The seizure and Gotti Tedeschi's subsequent questioning by prosecutors prompted the Vatican on Friday to issue a warning to both its ex-bank president and Italian authorities, reminding them that its officials and documents enjoy immunity protections given that the Vatican is a sovereign state.
Gotti Tedeschi and the IOR's general director were placed under investigation in 2010 by Rome prosecutors for alleged violations of Italy's anti-money laundering norms in conducting a routine transaction from an IOR account at an Italian bank. Prosecutors seized some (EURO)23 million ($28.97 million) from the account but eventually returned it after the Vatican passed an anti-money laundering law that went into effect last year.

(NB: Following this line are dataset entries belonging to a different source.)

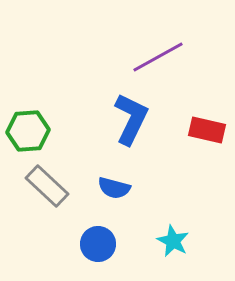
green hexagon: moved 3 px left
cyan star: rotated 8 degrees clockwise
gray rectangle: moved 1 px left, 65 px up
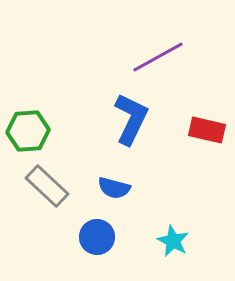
blue circle: moved 1 px left, 7 px up
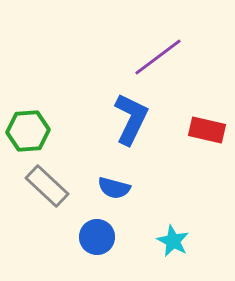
purple line: rotated 8 degrees counterclockwise
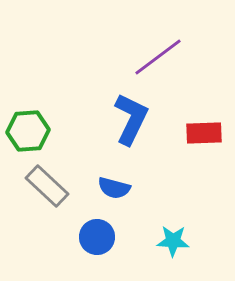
red rectangle: moved 3 px left, 3 px down; rotated 15 degrees counterclockwise
cyan star: rotated 24 degrees counterclockwise
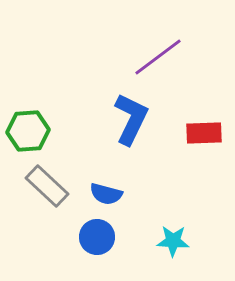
blue semicircle: moved 8 px left, 6 px down
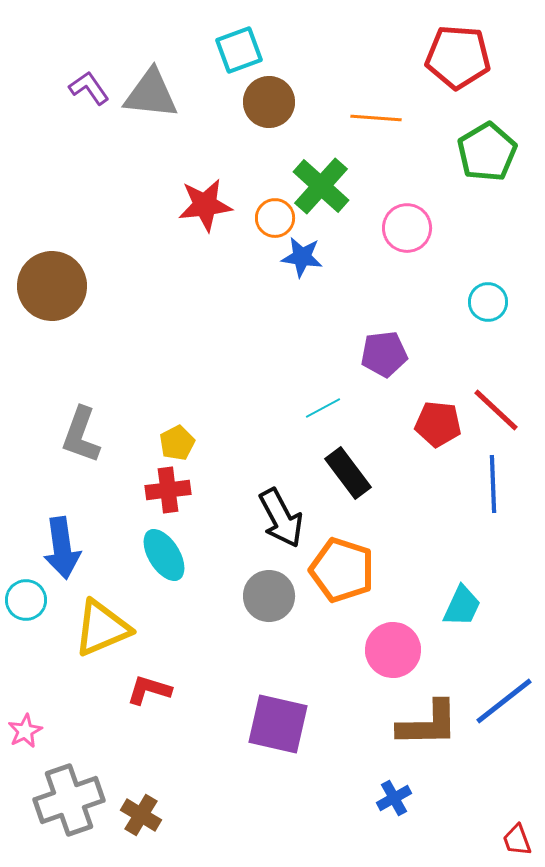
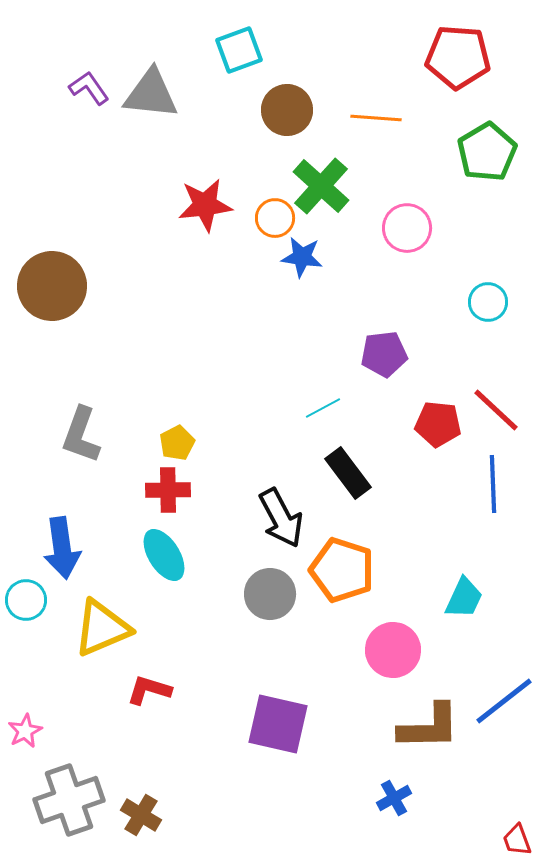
brown circle at (269, 102): moved 18 px right, 8 px down
red cross at (168, 490): rotated 6 degrees clockwise
gray circle at (269, 596): moved 1 px right, 2 px up
cyan trapezoid at (462, 606): moved 2 px right, 8 px up
brown L-shape at (428, 724): moved 1 px right, 3 px down
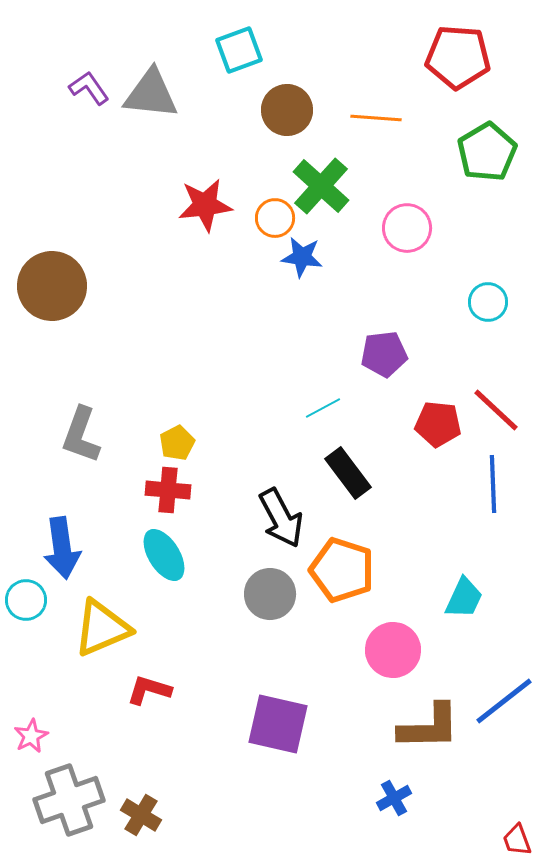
red cross at (168, 490): rotated 6 degrees clockwise
pink star at (25, 731): moved 6 px right, 5 px down
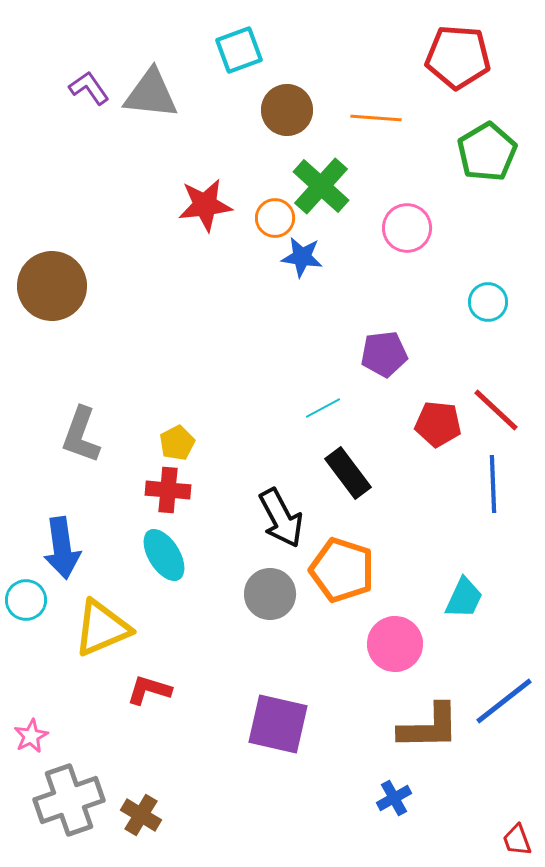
pink circle at (393, 650): moved 2 px right, 6 px up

Gotti Tedeschi has long called the investigation the result of a misunderstanding. Neither he nor the general director has been charged.

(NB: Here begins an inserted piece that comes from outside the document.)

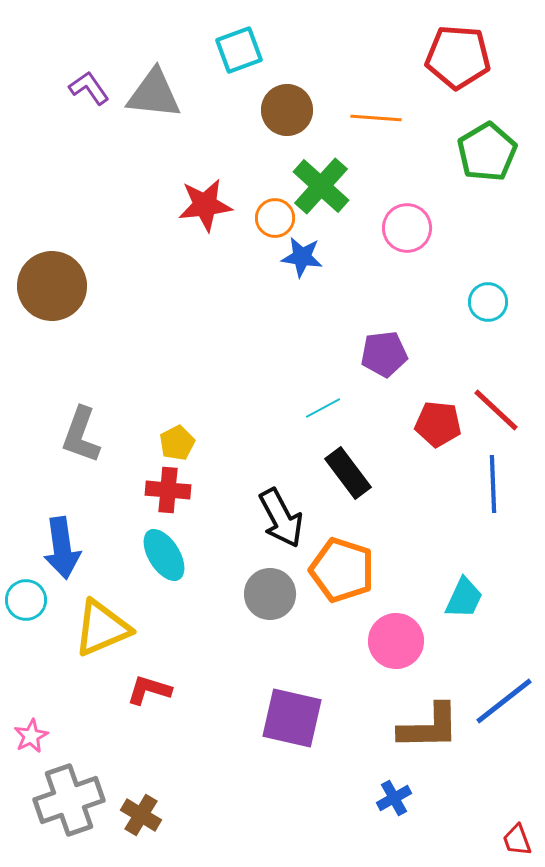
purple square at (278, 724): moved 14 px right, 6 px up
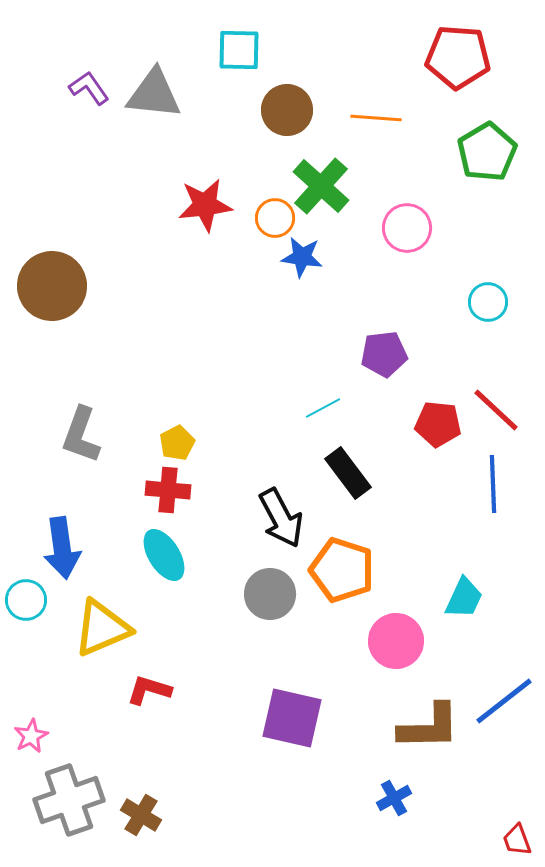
cyan square at (239, 50): rotated 21 degrees clockwise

In addition to the Lasalvia letter, Il Fatto reproduced two other letters from bank board members to the Vatican secretary of state in which they explained why they wanted Gotti Tedeschi out.
Ronaldo Hermann Schmitz, ex No. 2 at Deutsche Bank and now the IOR's interim president, warned Cardinal Tarcisio Bertone he would resign from the board if Gotti Tedeschi's ouster weren't accepted, saying the bank's reputation in international financial circles had degenerated so much recently that he feared "imminent danger."
"It is precisely in moments like this that a financial institution needs a firm and trustworthy leader," he wrote, according to Il Fatto.
Carl Anderson, head of the major U.S. Catholic fundraising organization Knights of Columbus, cited Gotti Tedeschi's "lack of an adequate response" to the decision by JPMorgan to close its IOR accounts earlier this year. JP Morgan did so under apparent pressure by Italian banking regulators.
While tantalizingly scandalous, the recent intrigue at the IOR is nothing new: The Vatican bank was famously implicated in a scandal over the collapse of the Banco Ambrosiano in the 1980s in one of Italy's largest fraud cases. Roberto Calvi, the head of Banco Ambrosiano, was found hanging from Blackfriars Bridge in London in 1982 in circumstances that remain mysterious.
Banco Ambrosiano collapsed following the disappearance of $1.3 billion in loans the bank had made to several dummy companies in Latin America. The Vatican had provided letters of credit for the loans.
While denying any wrongdoing, the Vatican bank agreed to pay $250 million to Ambrosiano's creditors.